Les novices utilisent souvent des principes de manière erronée pour résoudre des problèmes. McCloskey et Kaiser (1984) ont posé la question suivante à des étudiants universitaires :

Un train roule à vive allure sur un pont qui enjambe une vallée. Pendant que le train avance, un passager se penche par la fenêtre et laisse tomber une pierre. Où atterrira-t-elle ?

Environ un tiers des étudiants ont répondu que la pierre tomberait tout droit. Ils croyaient qu'un objet poussé ou jeté acquiert une force, mais qu'un objet transporté par un véhicule en mouvement n'acquiert pas de force, donc il tombe tout droit. L'analogie que les étudiants ont faite était avec une personne immobile qui laisse tomber un objet, qui tombe tout droit. La trajectoire de descente de la pierre depuis le train en mouvement est, cependant, parabolique. L'idée que les objets acquièrent une force est erronée, car les objets se déplacent dans la même direction et à la même vitesse que leurs porteurs en mouvement. Lorsque la pierre est lâchée, elle continue d'avancer avec le train jusqu'à ce que la force de gravité la tire vers le bas. Les novices ont généralisé leurs connaissances de base et sont arrivés à une solution erronée.

Comme nous le verrons plus loin dans cette section du cours, une autre différence entre les novices et les experts concerne l'utilisation de stratégies de résolution de problèmes (Larkin, McDermott, Simon, & Simon, 1980 ; White & Tisher, 1986). Face à des problèmes scientifiques, les novices utilisent souvent une analyse moyens-fins, déterminant le but du problème et décidant quelles formules pourraient être utiles pour atteindre ce but. Ils travaillent à rebours et rappellent les formules contenant des quantités dans la formule cible. S'ils ne savent plus comment procéder, ils peuvent abandonner le problème ou tenter de le résoudre en se basant sur leurs connaissances actuelles.

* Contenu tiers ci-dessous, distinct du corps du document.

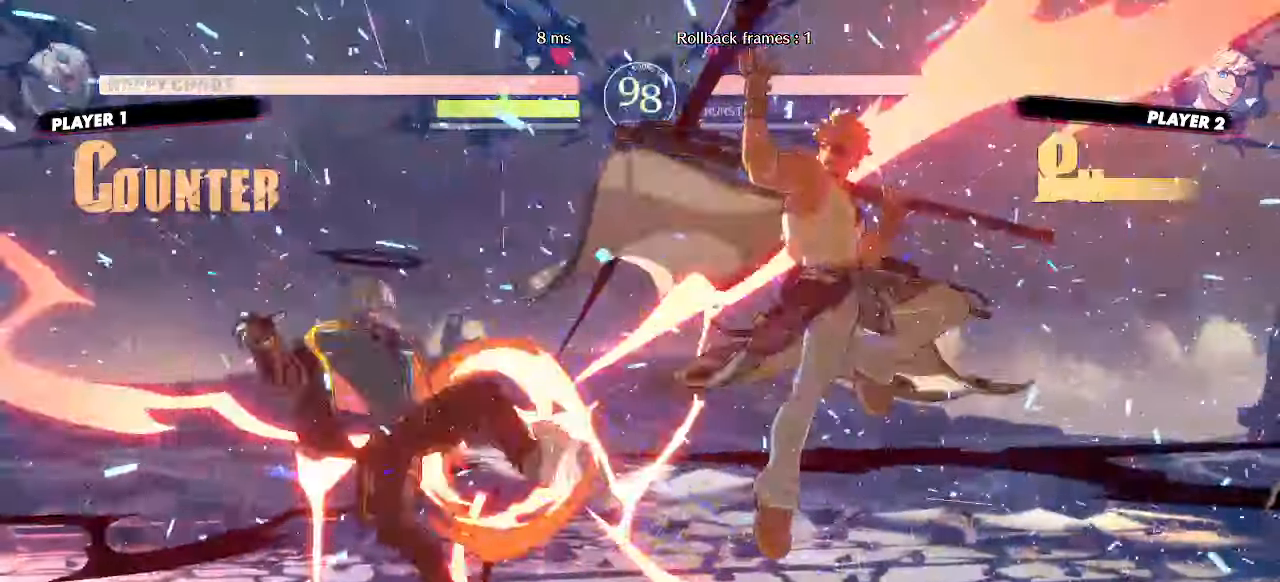
{"dt_ms": 500, "buttons": [], "events": [[100, "DPAD_LEFT", "down"], [400, "DPAD_LEFT", "up"]]}
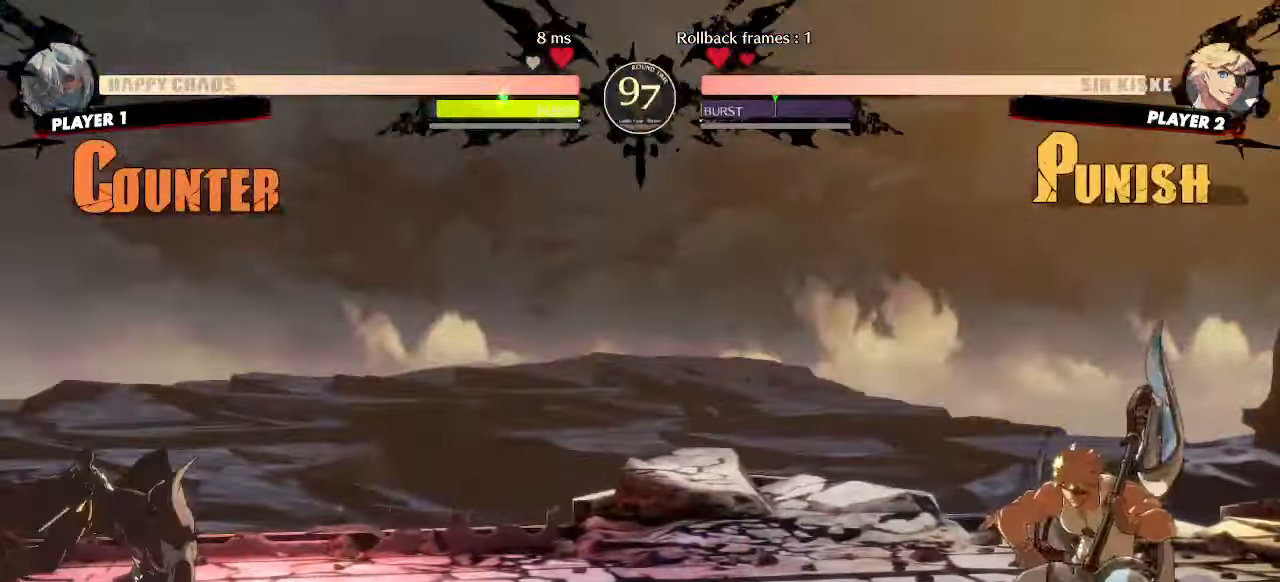
{"dt_ms": 500, "buttons": ["DPAD_DOWN"], "events": [[250, "DPAD_RIGHT", "down"], [433, "DPAD_DOWN", "down"], [500, "DPAD_RIGHT", "up"]]}
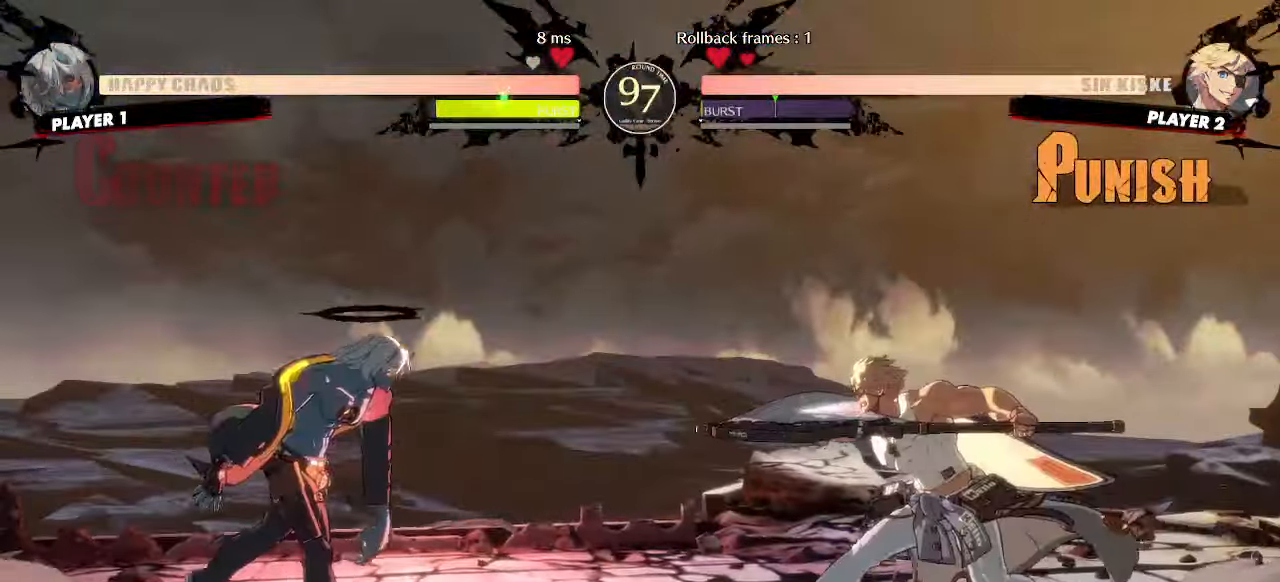
{"dt_ms": 500, "buttons": ["DPAD_LEFT"], "events": [[350, "DPAD_LEFT", "down"], [433, "DPAD_DOWN", "up"]]}
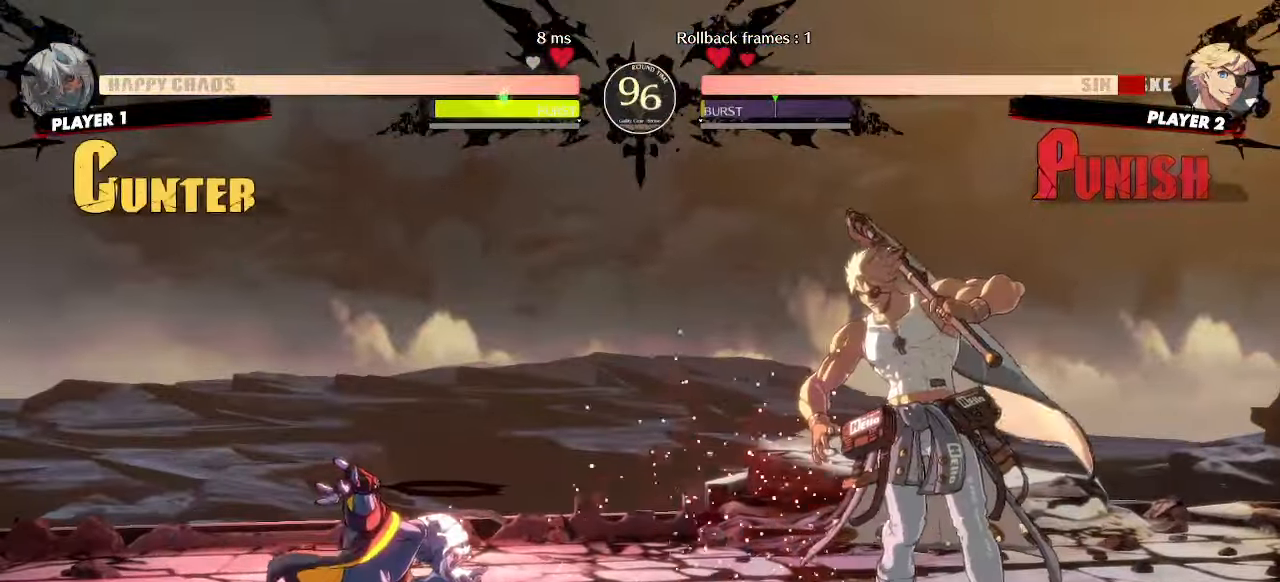
{"dt_ms": 500, "buttons": [], "events": [[300, "DPAD_DOWN", "down"], [317, "DPAD_LEFT", "up"], [367, "DPAD_RIGHT", "down"], [383, "DPAD_DOWN", "up"], [450, "DPAD_RIGHT", "up"]]}
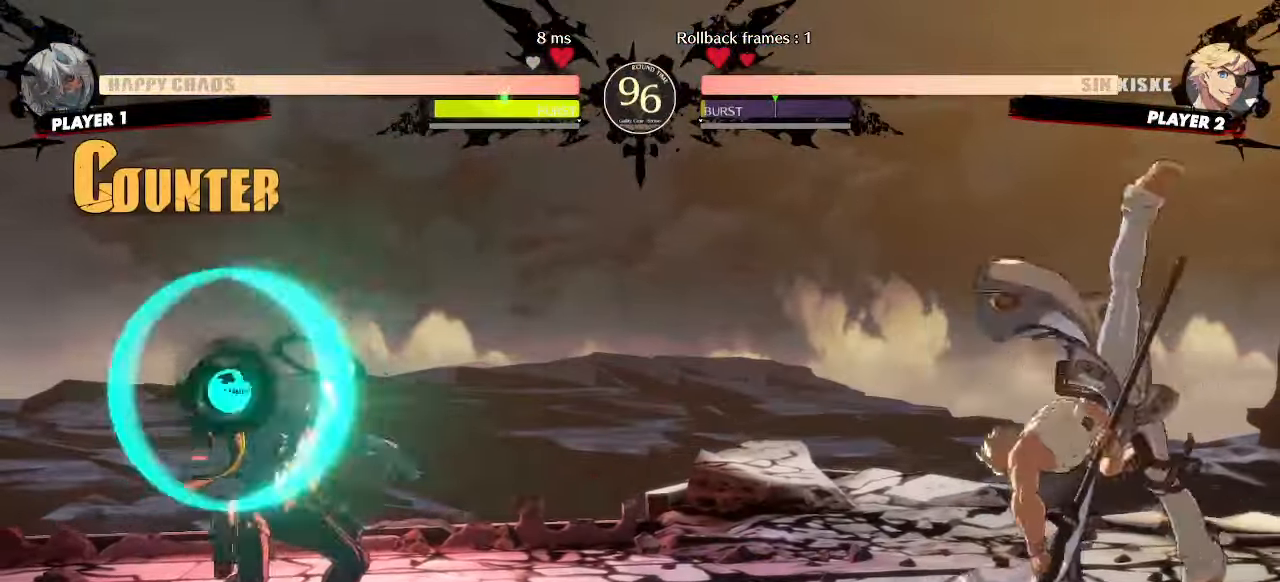
{"dt_ms": 500, "buttons": ["DPAD_DOWN"], "events": [[217, "DPAD_DOWN", "down"], [250, "DPAD_LEFT", "down"], [300, "DPAD_DOWN", "up"], [400, "DPAD_DOWN", "down"], [417, "DPAD_LEFT", "up"]]}
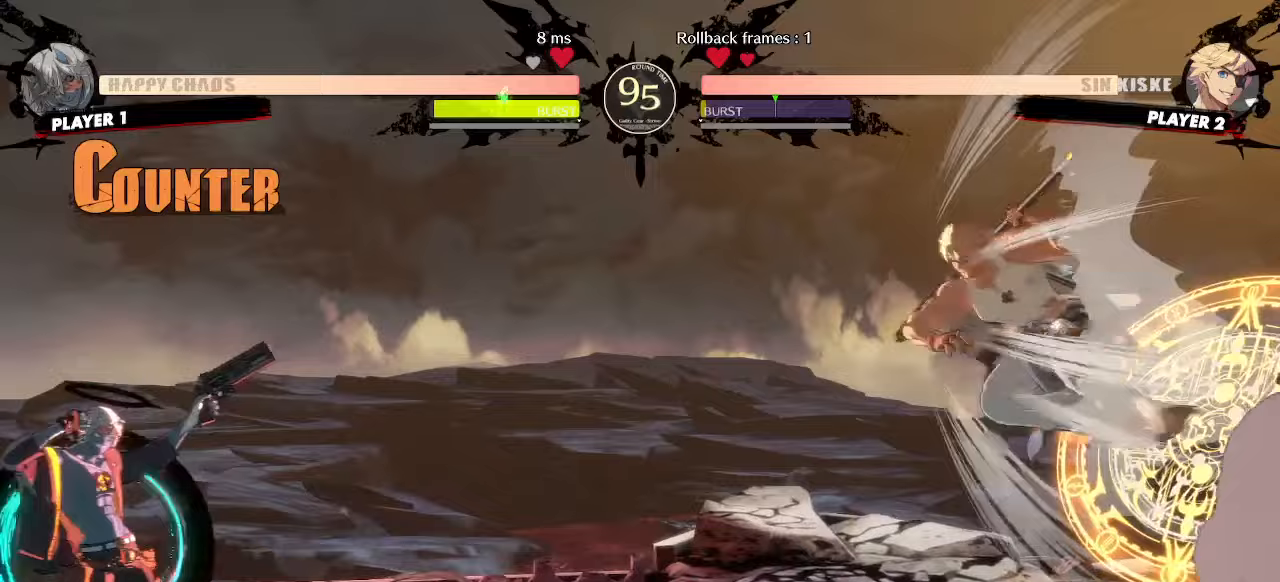
{"dt_ms": 500, "buttons": ["DPAD_DOWN"], "events": []}
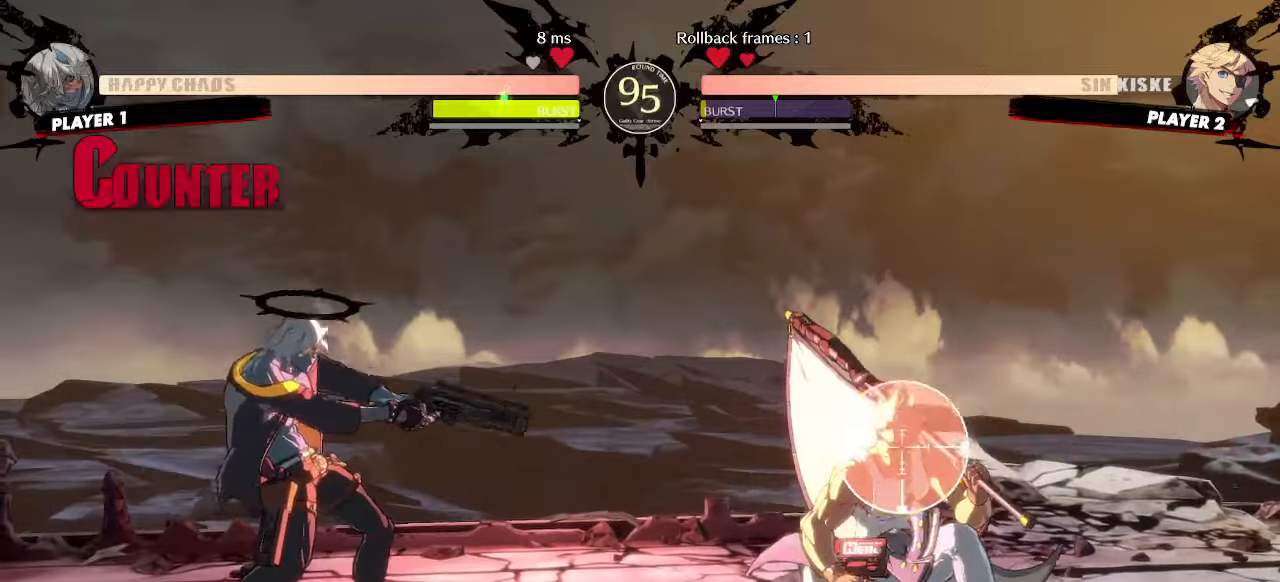
{"dt_ms": 500, "buttons": [], "events": [[167, "DPAD_LEFT", "down"], [217, "DPAD_DOWN", "up"], [267, "DPAD_LEFT", "up"]]}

Les experts reconnaissent rapidement le format du problème, progressent vers des sous-objectifs intermédiaires et utilisent ces informations pour atteindre l'objectif ultime. L'expérience acquise dans la résolution de problèmes scientifiques permet de développer une connaissance des types de problèmes. Les experts reconnaissent souvent automatiquement les caractéristiques familières d'un problème et effectuent les actions nécessaires. Même lorsqu'ils sont moins sûrs de la manière de résoudre un problème, les experts commencent par certaines informations données dans le problème et progressent vers la solution. Notez que la dernière étape que les experts effectuent est souvent la première étape des novices. Klahr et Simon (1999) ont soutenu que le processus de découverte scientifique est une forme de résolution de problèmes et que l'approche heuristique générale est globalement la même dans tous les domaines.